### Problem
All entries must be repeated exactly; do not include the pictures.
**** The records ****
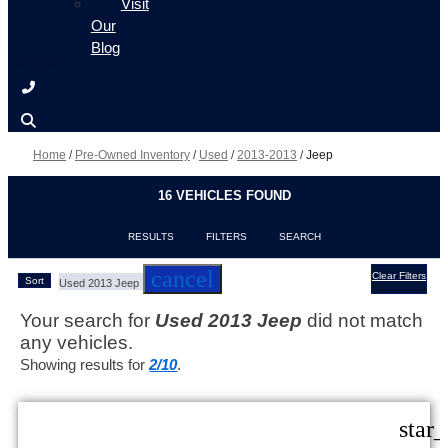
Visit
Our
Blog
Home
/
Pre-Owned Inventory
/
Used
/
2013-2013
/
Jeep
16 VEHICLES FOUND
RESULTS
FILTERS
SEARCH
cancel
Clear Filters
Sort
Used 2013 Jeep
Your search for
Used 2013 Jeep
did not match
any vehicles.
Showing results for
2/10
.
star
****
### Result below
Visit
Our
Blog
Home
/
Pre-Owned Inventory
/
Used
/
2013-2013
/
Jeep
16 VEHICLES FOUND
RESULTS
FILTERS
SEARCH
cancel
Clear Filters
Sort
Used 2013 Jeep
Your search for
Used 2013 Jeep
did not match
any vehicles.
Showing results for
2/10
.
star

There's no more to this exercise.